Some workers are mentally exhausted from the pandemic, while others are worried about their safety or their families’ safety, and some people took the forced pause brought on by the pandemic to rethink their life and career goals, and began pursuing other interests.

But the luxury cruise line industry has been especially impacted by the worker shortage, as many ships are only now returning to the seas after being docked for two years.

Because cruise lines nearly always flag their ships outside of the U.S. in order to work around American labor laws, the Center for Disease Control enforced strict regulations on the industry. 

Also, cruise lines sail all over the world, and because every country has different standards for shipline safety, major cruise lines such as Carnival  (CCL) - Get Carnival Corporation Report always default to being as cautious as possible. 

You can’t fault an industry for taking the health and safety of its guests and workers as seriously as it can, especially in the wake of the recently identified and ultra contagious Omicron Subvariant BA.2.12.1. 

Last week the U.K.-based Cunard Line, a Carnival Cruise ship, drastically cut down on the guest capacity for the Queen Victoria and Queen Mary 2, and P&O Cruises canceled seven sailings of Arcadia last month. Both cancellations were due to limited crew availability, which would have negatively impacted guest services.

One of the issues driving the worker shortage is that cruise ships have strict isolation and quarantining requirements for its workers, and the industry is dealing with tightening travel protocols, including strict visa restrictions that prevent members from traveling through multiple countries to join their contracted ships.

In a recent Facebook post, Carnival Cruise Line brand ambassador John Heald acknowledged the worker shortages and the impact it’s been having on service.

How Is The Worker Shortage Impacting Carnival?

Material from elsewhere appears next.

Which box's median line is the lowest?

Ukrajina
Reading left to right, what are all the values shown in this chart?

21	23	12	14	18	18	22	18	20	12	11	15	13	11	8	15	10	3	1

In his Facebook post, Heald said “we have some crew shortages on board which has meant we have needed to make changes to some of the events on board and I know that this is another challenge.”

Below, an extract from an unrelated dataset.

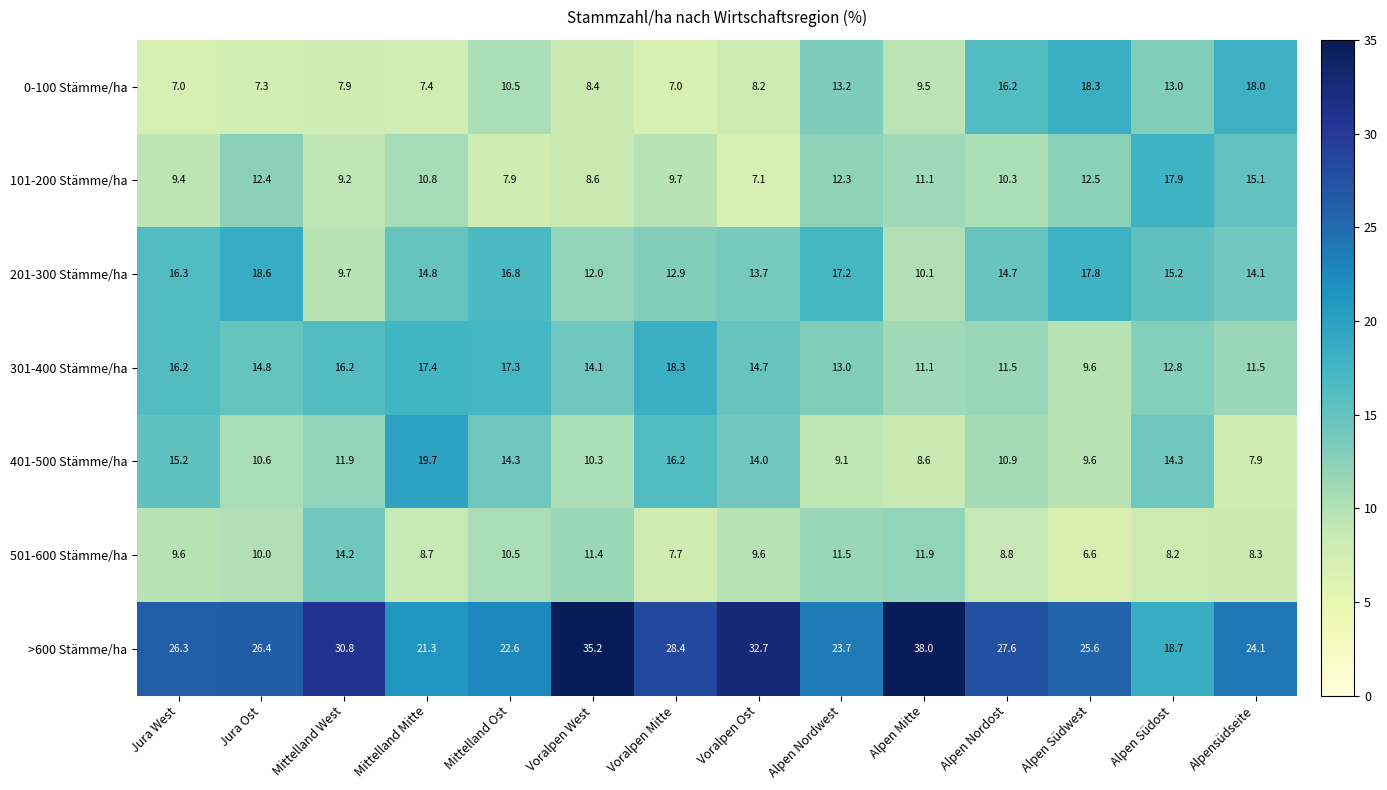

Which series changed the most between Alpen Nordwest and Alpen Südwest?

0-100 Stämme/ha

This means that some onboard activities including dance parties, interactive games, and various crew-led activities will in some cases be temporarily removed from the ship’s daily schedules, and some production shows and musical performances may be canceled if the performers are unable to work.

Guests may also notice that it will take longer for staterooms to get serviced, and dining might take longer than normal.

In response, Heald said that Carnival’s management is aware of the worker shortage and looking to fix it: “I believe that Christine [Duffy, president of Carnival Cruise Line]...will find a way out of this and will work with the United States State Department and we will get the visas our crew are waiting for [to] return, ready to serve and entertain you,” he said.

Image source: Carnival.

How Can Cruise Ship Guests Make It Easier?

As noted by Cruise Hive, there are a number of steps that guests can make that can alleviate the strain caused by the worker shortage so that everyone can have a good time on their sailing.

The main thing is to be flexible, so if a planned activity gets canceled, consider playing miniature golf or shuffleboard on the sports court, or hit the pool. 

Guests can use the Carnival Hub app to make dining quicker and more efficient, and to keep track of the daily schedule so they’ll know what has been canceled that day.

So try to remember that even if the trip isn’t perfect and you're disappointed by a few things, you’re still on the water, so try to relax and have fun. After all, people go on vacation to forget their problems, so why not forget this also?